Spirits Bay (Kapowairua) is located at the northern tip of the North Island to the east of Cape Reinga, and along its 12 kilometre length it faces north across the wide expanse of sea and sky stretching from Aotearoa to Hawaiki. The bay’s name comes from a Muriwhenua ancestor Tohe’s parting words as he prepared to travel to the Kaipara when he was very old, to visit his only daughter, Raninikura. Asked not to go by his family, who feared he would not survive the journey, he replied:

Whakarua i te hau, e taea te karo
Whakarua i taku tamahine, e kore e taea te karo
Taea Hokianga, a hea, a hea
Ko ta koutou mahi e kapo ake ai, ko taku wairua

I can shelter from the wind
But I cannot shelter from the longing for my daughter
I shall venture as far as Hokianga, and beyond
Your task (should I die), shall be to grasp (kapo) my spirit (wairua)

Cotton’s epic painting is a beautiful elaboration of a shift which took place in his paintings around 1997 in which he began to include imagery explicitly drawn from Ngapuhi. Among the references to specific landforms and places of the North, Cotton also includes a weaving together of both Maori and Christian iconography. Interested in what he has termed ‘bispirituality’ the paintings began to both comment on, and counteract the missionary legacy which had stripped Ngapuhi’s marae and meeting houses of their carvings, kowhaiwhai paintings and woven tukutuku panels.

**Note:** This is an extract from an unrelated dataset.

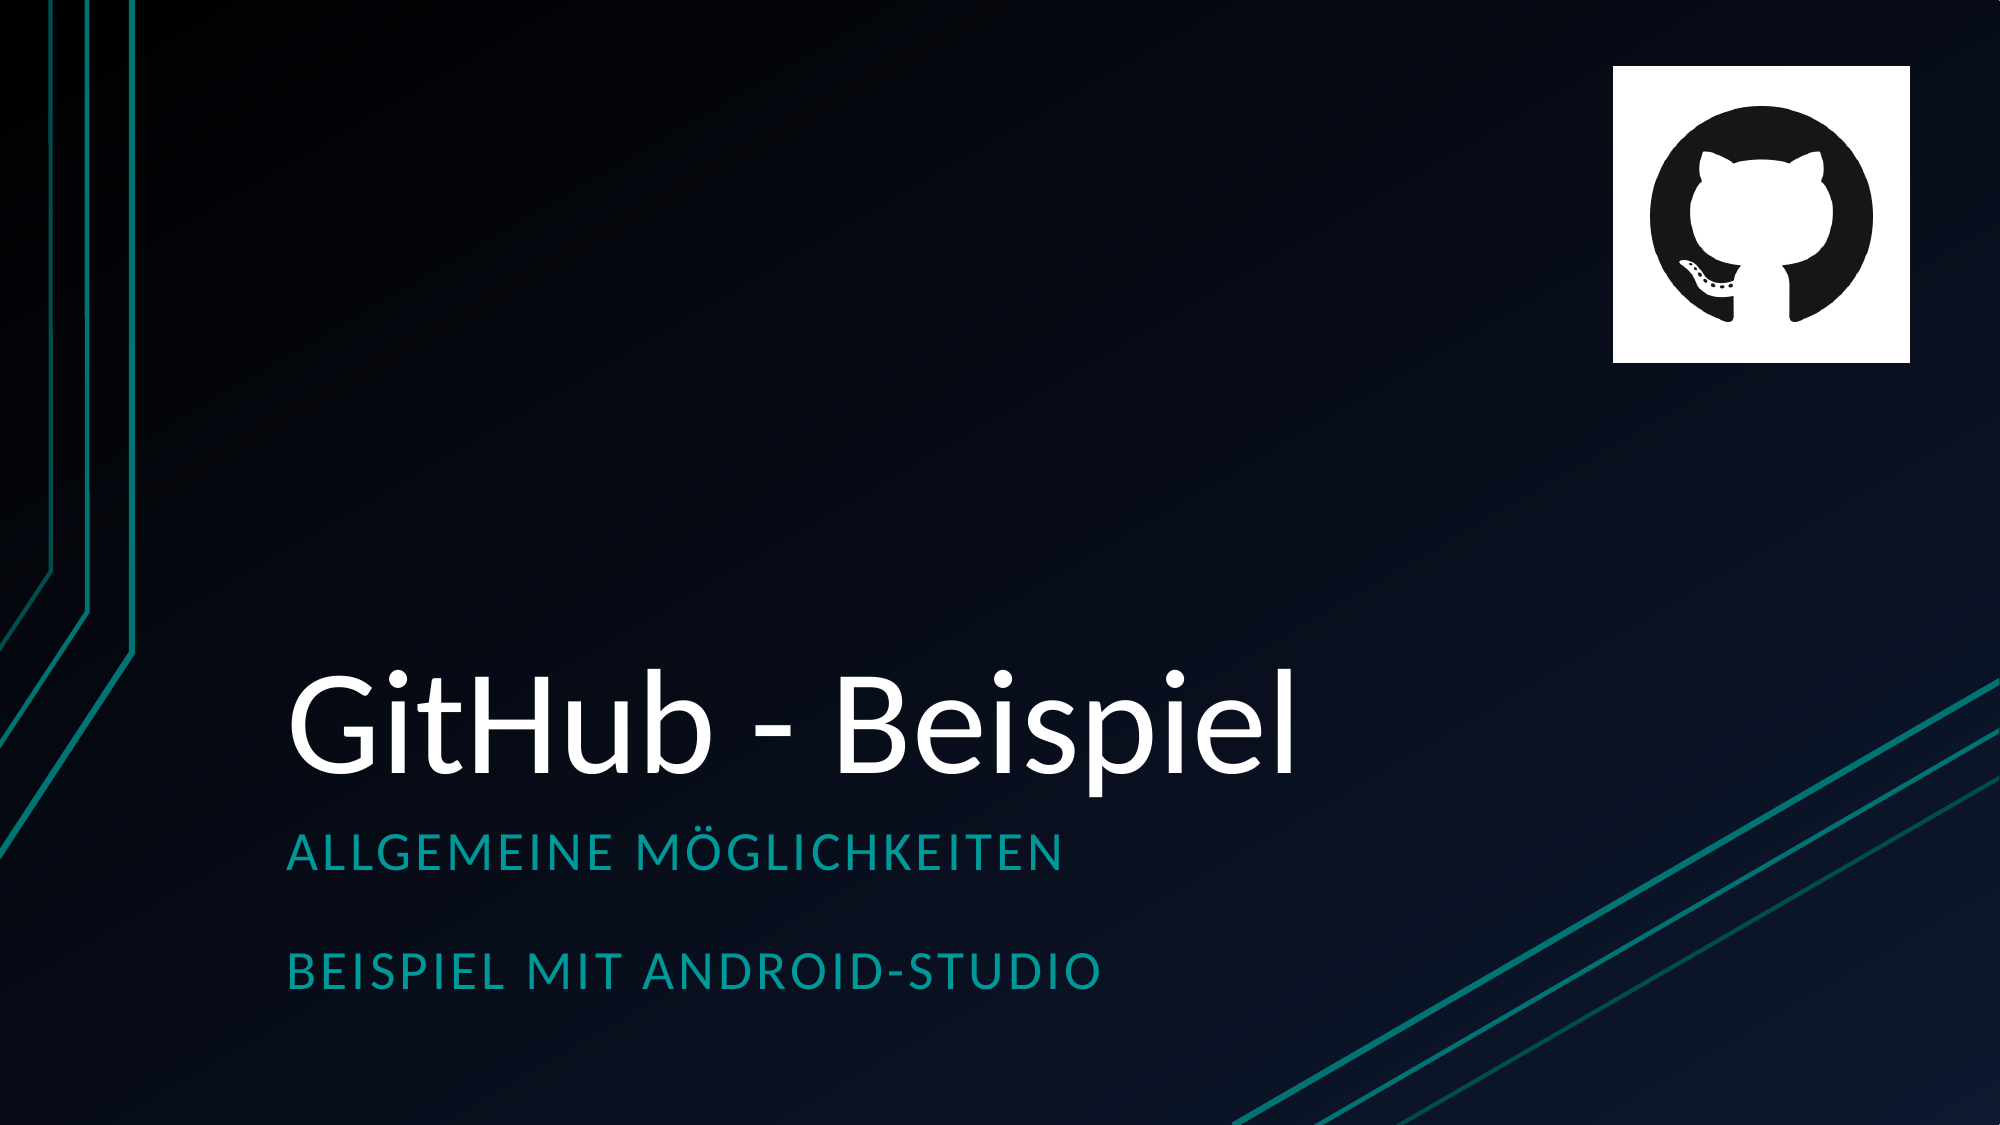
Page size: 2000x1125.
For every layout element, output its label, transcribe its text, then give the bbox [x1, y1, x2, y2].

The luminous coiled snake resting in the dark lower half of “Spirits Bay” for instance, references the early northern prophet Papahurihia, who set up a new religion in the name of the Biblical serpent which he didn’t hold to be unequivocally evil, perhaps based on ambiguous early translations of the Bible. Equally, the bright blue silhouette of a carved door lintel (pare), surrounded by birds, messengers from the spirit world, speaks of Maori and Christian notions of faith, resurrection and the afterlife. Pare usually feature a central female figure underneath whose spread legs and exposed vagina people must pass when entering the meeting house from the marae; thus, passing between her legs to travel from this world to the belly of the ancestors, or from this world to the next. In Cotton’s painting, the woman’s genitals are covered by the head of Christ (there is an image of a Maori Jesus at his home marae, Ngawha) marking both the memory of missionaries stripping carvings of their male and female genitals, and perhaps indicating the Biblical reference to Christ as “the Way”. Yet the presence of the Piwakawaka (fantail), which tittered at the sight of Maui’s legs sticking out from Papatuanuku’s thighs, is a reminder of the demigod’s failed attempt to wrest eternal life from the spirit world by crossing this same vaginal threshold, and lands us back on the shore, looking, perhaps longingly, out to sea.

Shane Cotton, Spirits Bay 2002-04, acrylic on canvas, 1900 x 3000mm

Previously published in The David and Angela Wright Collection of Modern and Contemporary New Zealand Art, 30 June 2011, Art+Object the 21st Century Auction House, Auckland, pp44-45.